--- start MATERIAL PROVIDED ---
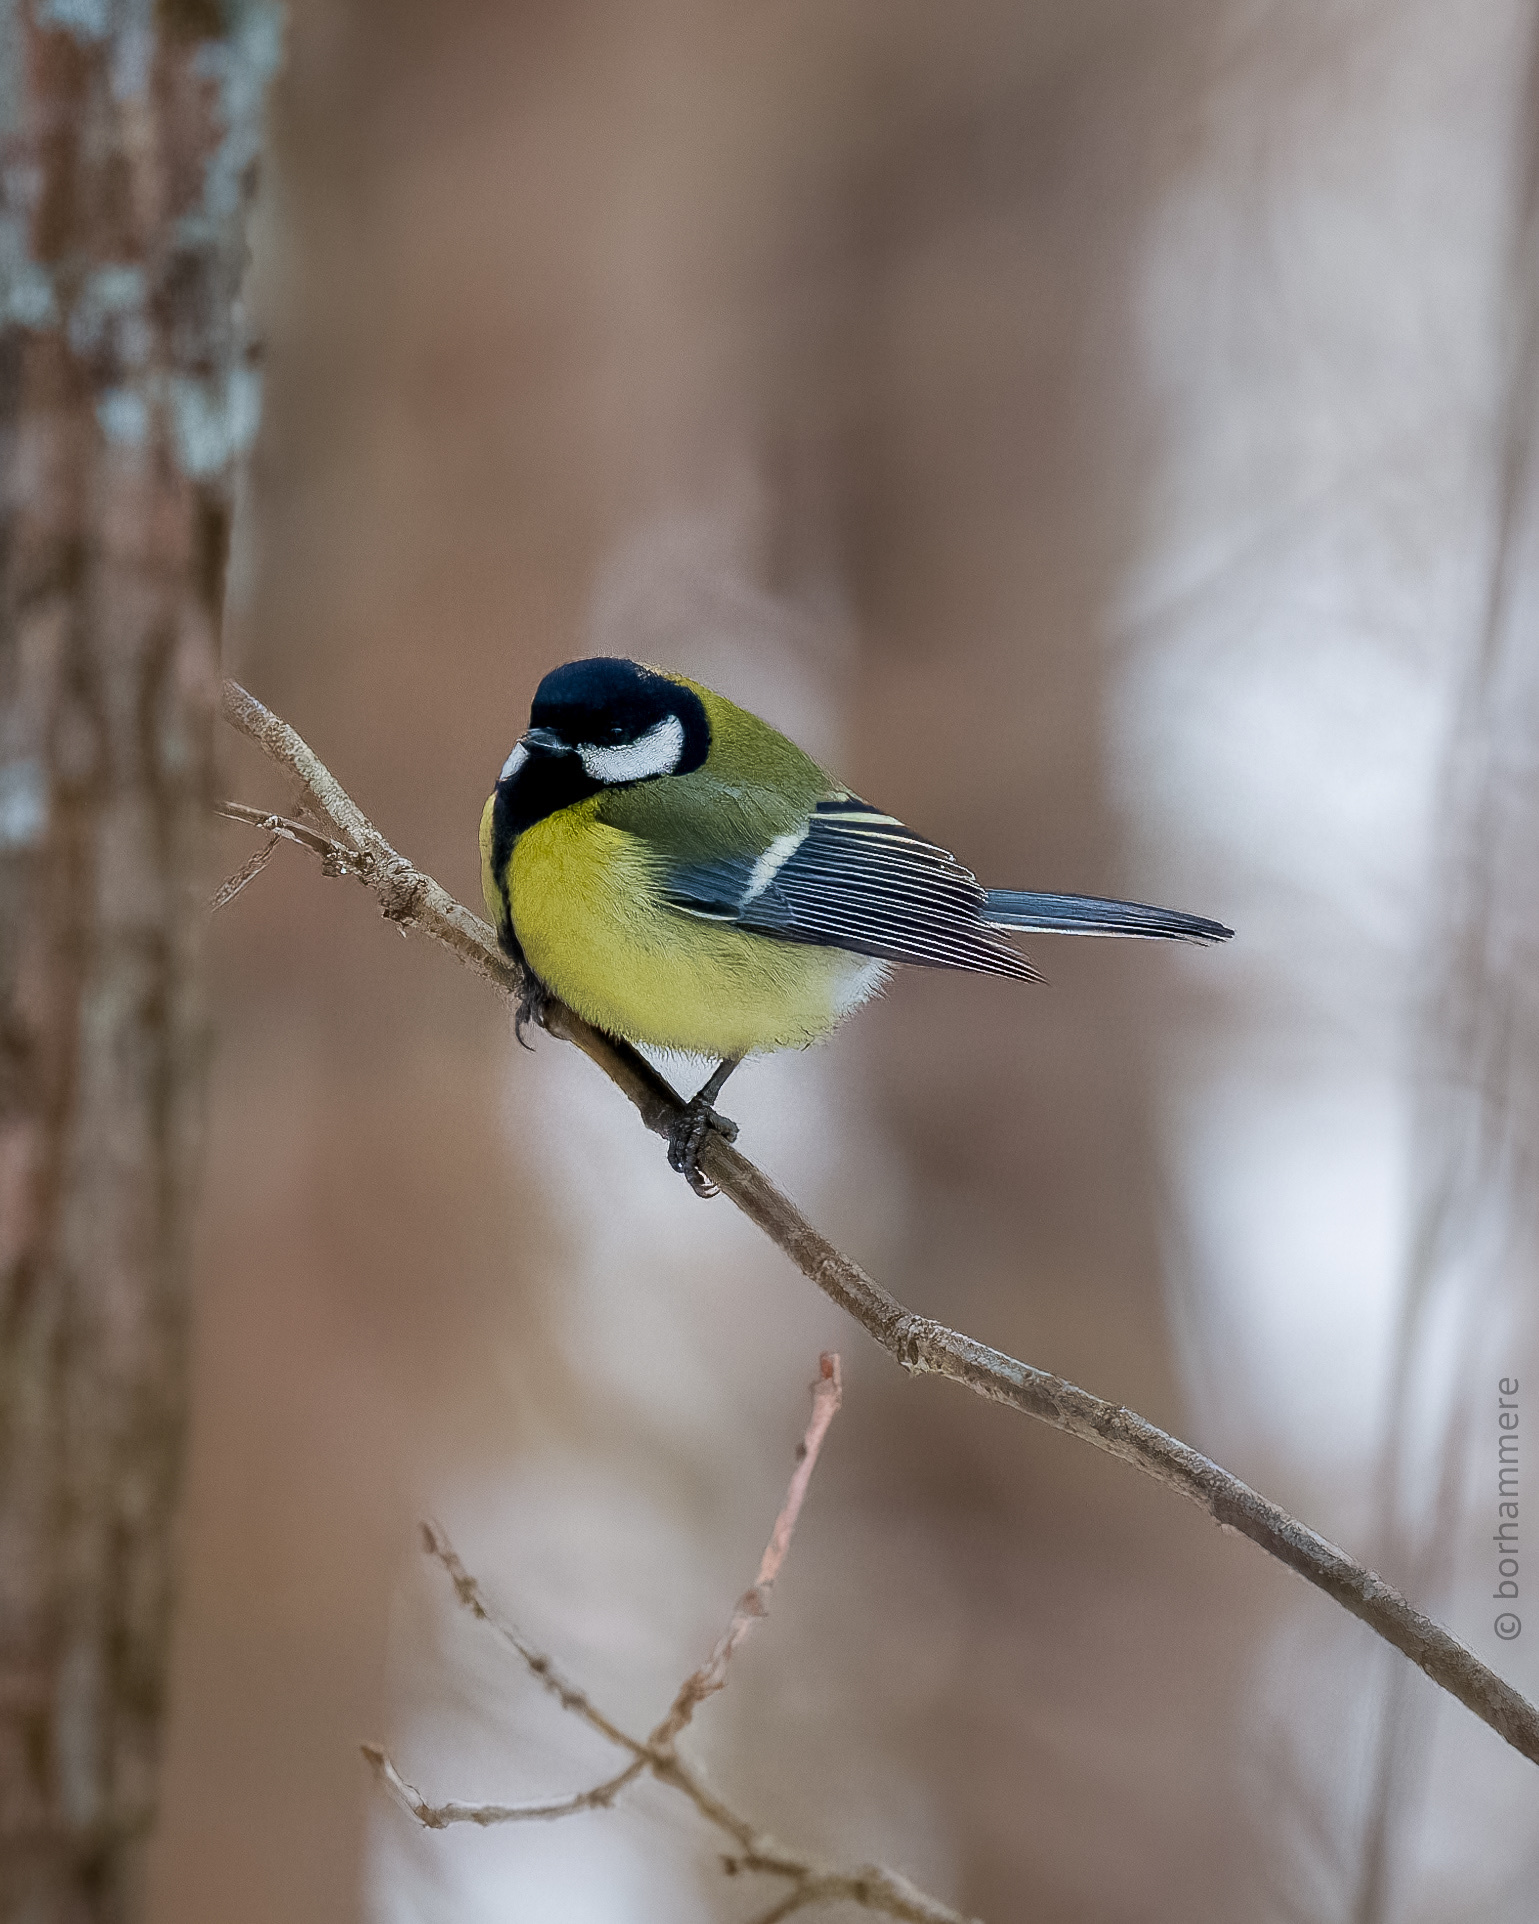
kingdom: Animalia
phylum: Chordata
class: Aves
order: Passeriformes
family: Paridae
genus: Parus
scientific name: Parus major
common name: Great tit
--- end MATERIAL PROVIDED ---
EXERCISE INSTRUCTIONS ::
Repeat every text line of the material above word for word, leaving out the pictures.

SOLUTION FOR THIS TASK ::
kingdom: Animalia
phylum: Chordata
class: Aves
order: Passeriformes
family: Paridae
genus: Parus
scientific name: Parus major
common name: Great tit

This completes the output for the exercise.